Habits emerge because the brain is constantly looking for ways to save effort. Left to its own devices, the brain will try to make almost any routine into a habit, because habits allow our minds to ramp down more often.
This effort-saving instinct is a huge advantage. An efficient brain requires less room.
An efficient brain also allows us to stop thinking constantly about basic behaviors, such as walking and choosing what to eat, so we can devote mental energy to inventing spears, irrigation systems, and, eventually, airplanes and video games.
When a habit emerges, the brain stops fully participating in decision making. It stops working so hard, or diverts focus to other tasks. So unless you deliberately fight a habit—unless you find new routines—the pattern will unfold automatically.

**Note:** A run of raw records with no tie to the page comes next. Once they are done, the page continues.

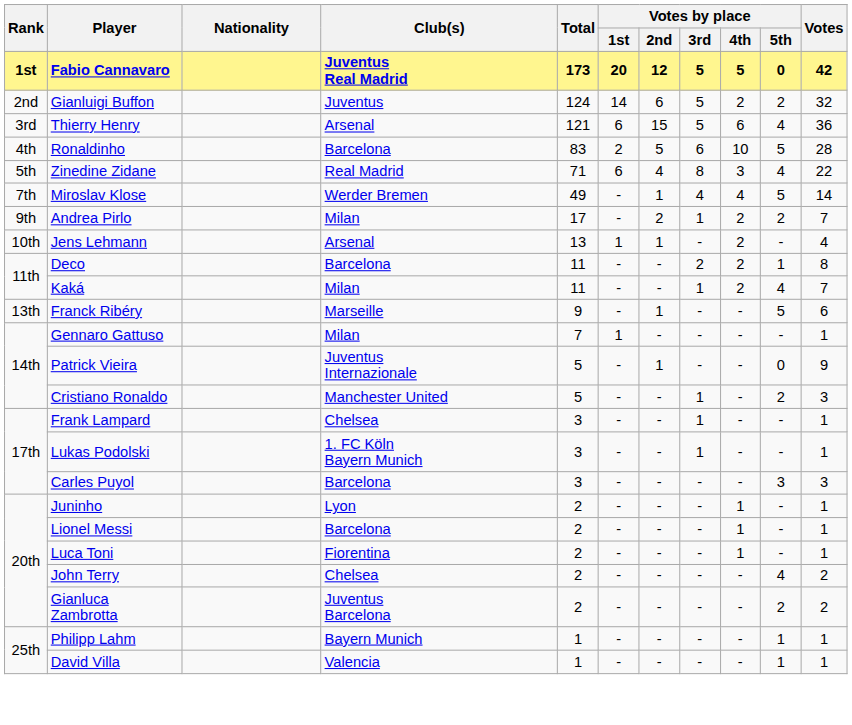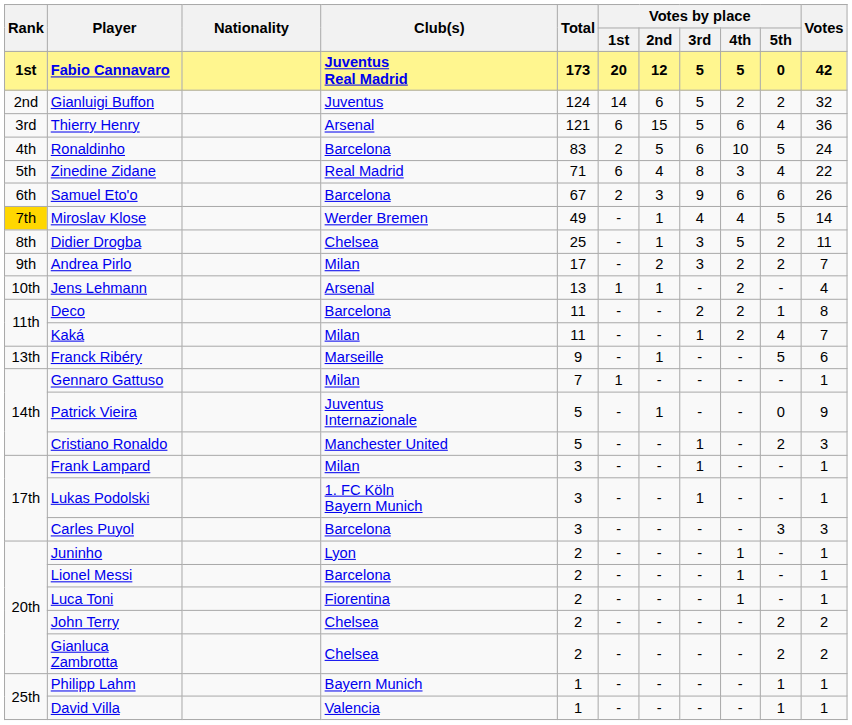Ronaldinho | Votes: 28 -> 24
+ row: 6th | Samuel Eto'o | Barcelona | 67 | 2 | 3 | 9 | 6 | 6 | 26
Miroslav Klose | Rank: no background -> gold background
+ row: 8th | Didier Drogba | Chelsea | 25 | - | 1 | 3 | 5 | 2 | 11
Andrea Pirlo | Votes by place / 3rd: 1 -> 3
Frank Lampard | Club(s): Chelsea -> Milan
John Terry | Votes by place / 5th: 4 -> 2
Gianluca Zambrotta | Club(s): Juventus Barcelona -> Chelsea
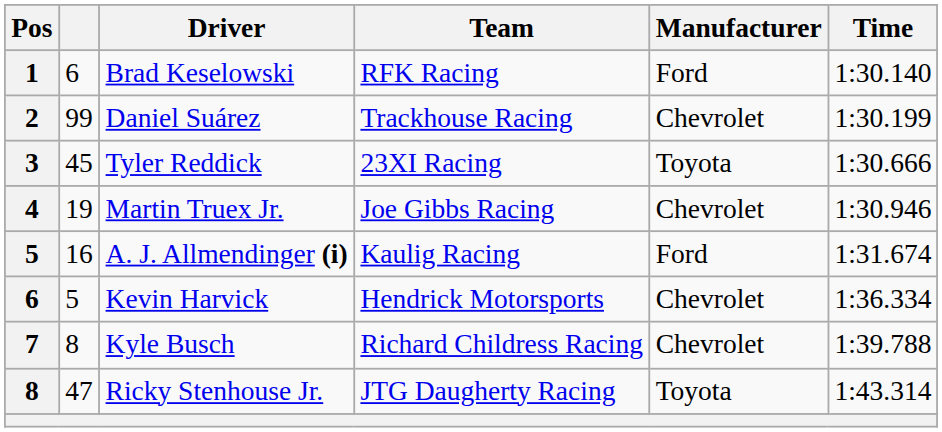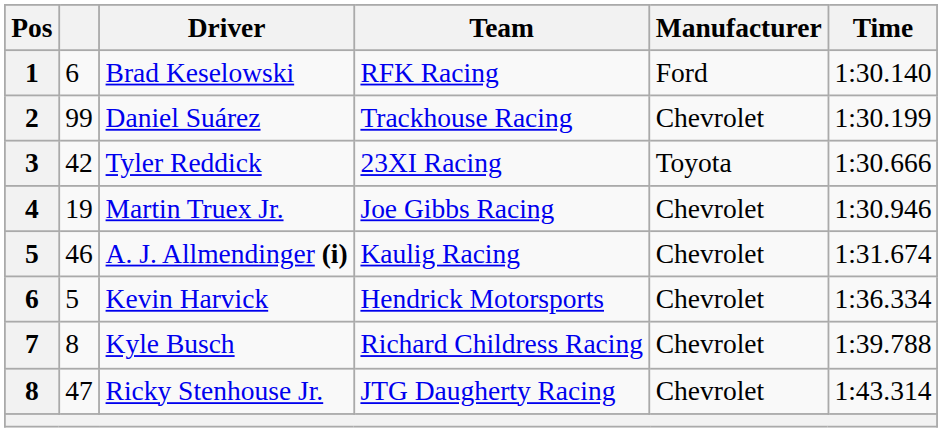Tyler Reddick | column 2: 45 -> 42
A. J. Allmendinger (i) | column 2: 16 -> 46
A. J. Allmendinger (i) | Manufacturer: Ford -> Chevrolet
Ricky Stenhouse Jr. | Manufacturer: Toyota -> Chevrolet
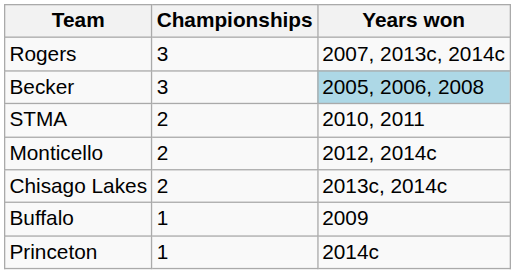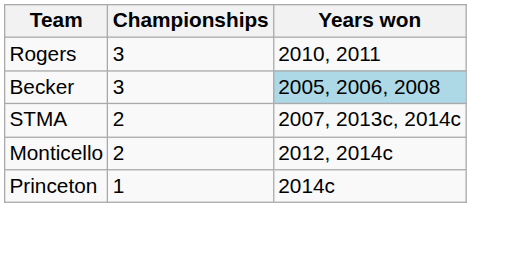Rogers | Years won: 2007, 2013c, 2014c -> 2010, 2011
STMA | Years won: 2010, 2011 -> 2007, 2013c, 2014c
- row: Chisago Lakes | 2 | 2013c, 2014c
- row: Buffalo | 1 | 2009
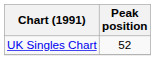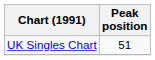UK Singles Chart | Peak position: 52 -> 51
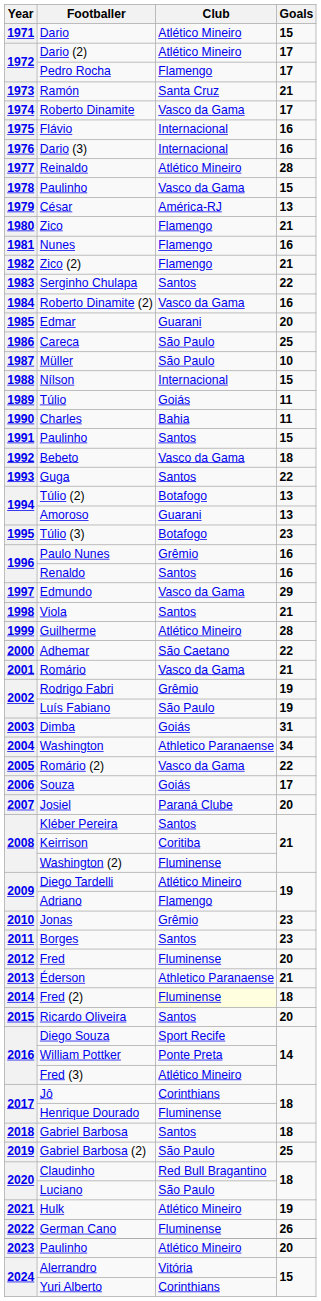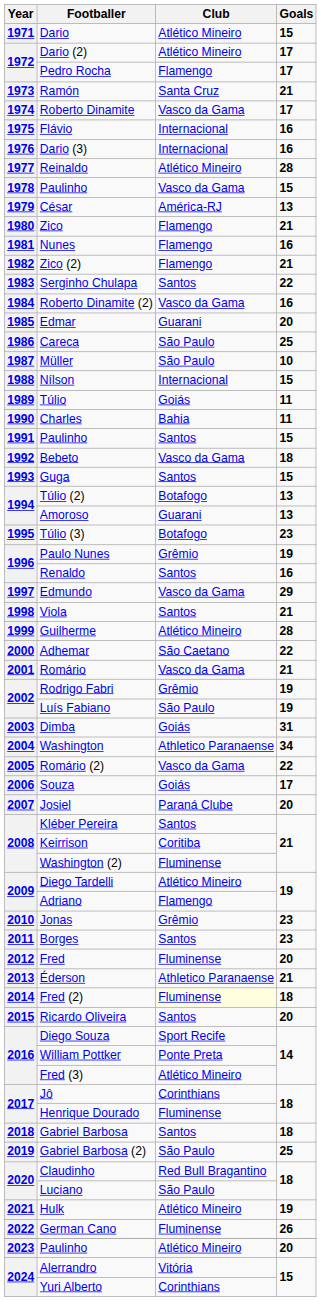Guga | Goals: 22 -> 15
Paulo Nunes | Goals: 16 -> 19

Problem is that your brain can’t tell the difference between bad and good habits, and so if you have a bad one, it’s always lurking there, waiting for the right cues and rewards.

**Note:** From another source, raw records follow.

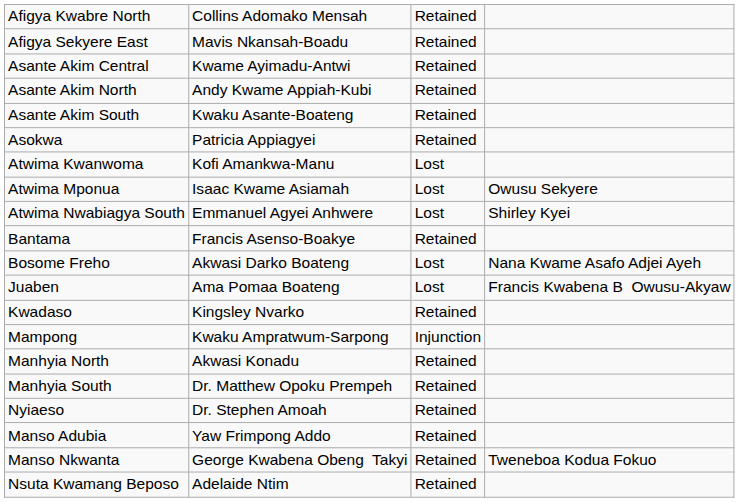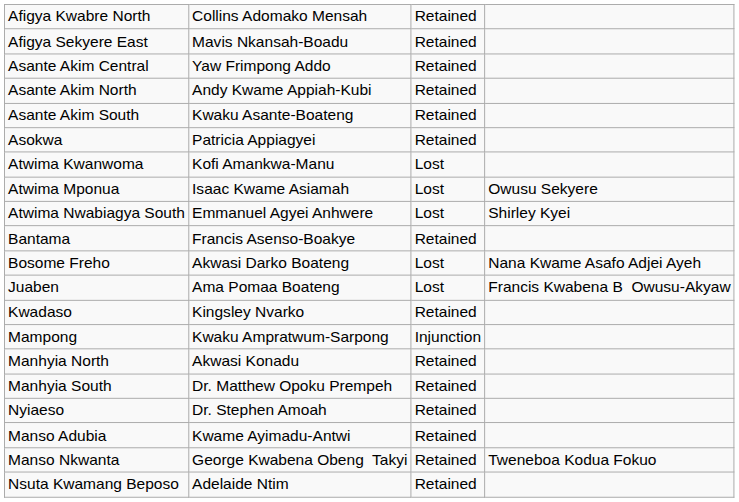Asante Akim Central | column 2: Kwame Ayimadu-Antwi -> Yaw Frimpong Addo
Manso Adubia | column 2: Yaw Frimpong Addo -> Kwame Ayimadu-Antwi
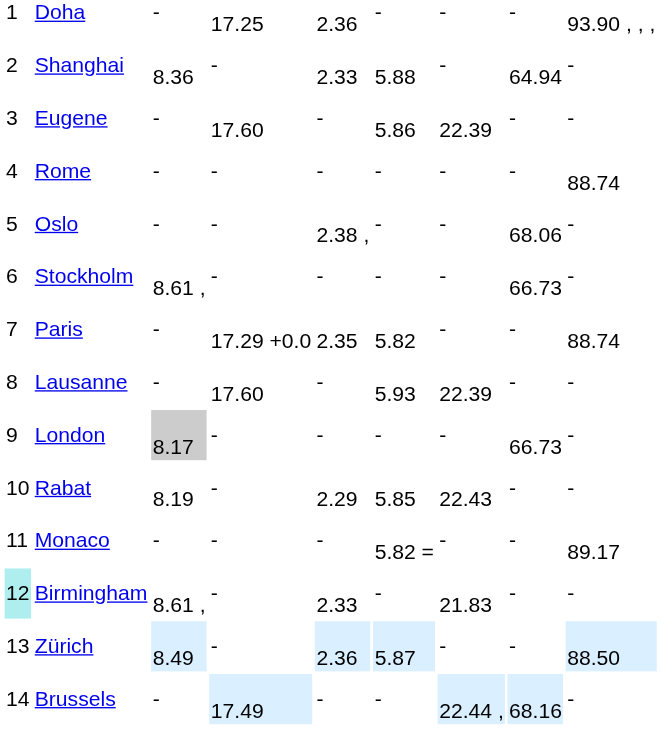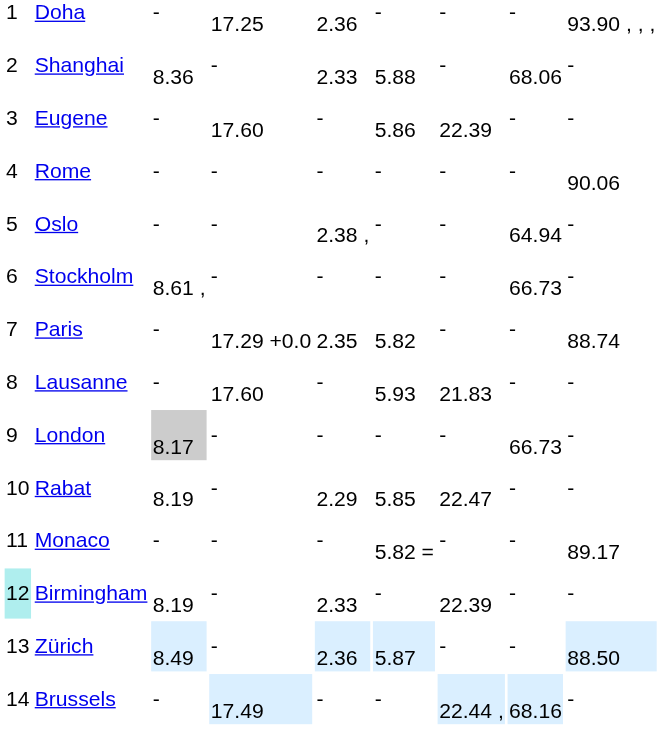Shanghai | column 8: 64.94 -> 68.06
Rome | column 9: 88.74 -> 90.06
Oslo | column 8: 68.06 -> 64.94
Lausanne | column 7: 22.39 -> 21.83
Rabat | column 7: 22.43 -> 22.47
Birmingham | column 3: 8.61 , -> 8.19
Birmingham | column 7: 21.83 -> 22.39
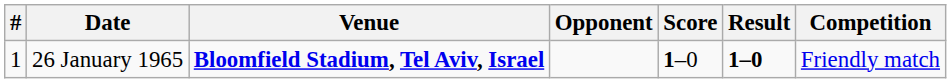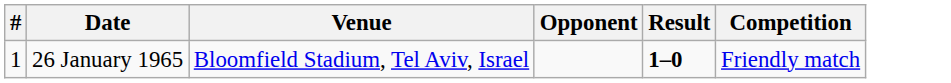- column: Score | 1–0
26 January 1965 | Venue: bold -> normal
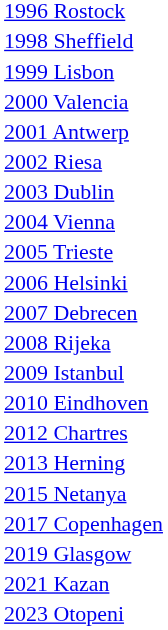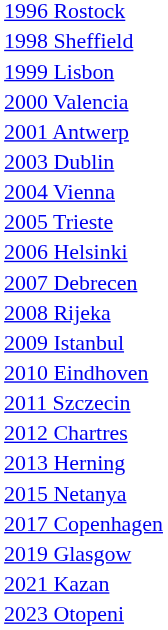- row: 2002 Riesa
+ row: 2011 Szczecin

Without habit loops our habits will be overwhelmed in daily life. We have hundreds of habits we rely on every day.
Habits often occur without our permission but can be reshaped.
In case of delicate habits even small shifts can end the pattern.
Every McDonald’s, for instance, looks the same—the company deliberately tries to standardize stores’ architecture and what employees say to customers, so everything is a consistent cue to trigger eating routines. The foods at some chains are specifically engineered to deliver immediate rewards—the fries, for instance, are designed to begin disintegrating the moment they hit your tongue, in order to deliver a hit of salt and grease as fast as possible, causing your pleasure centers to light up and your brain to lock in the pattern. All the better for tightening the habit loop.
Certain kind of cue and reward that fueled a particular habit is a very powerful alchemy.
Cue — tooth film, reward — beautiful teeth — that had persuaded millions to start a daily ritual.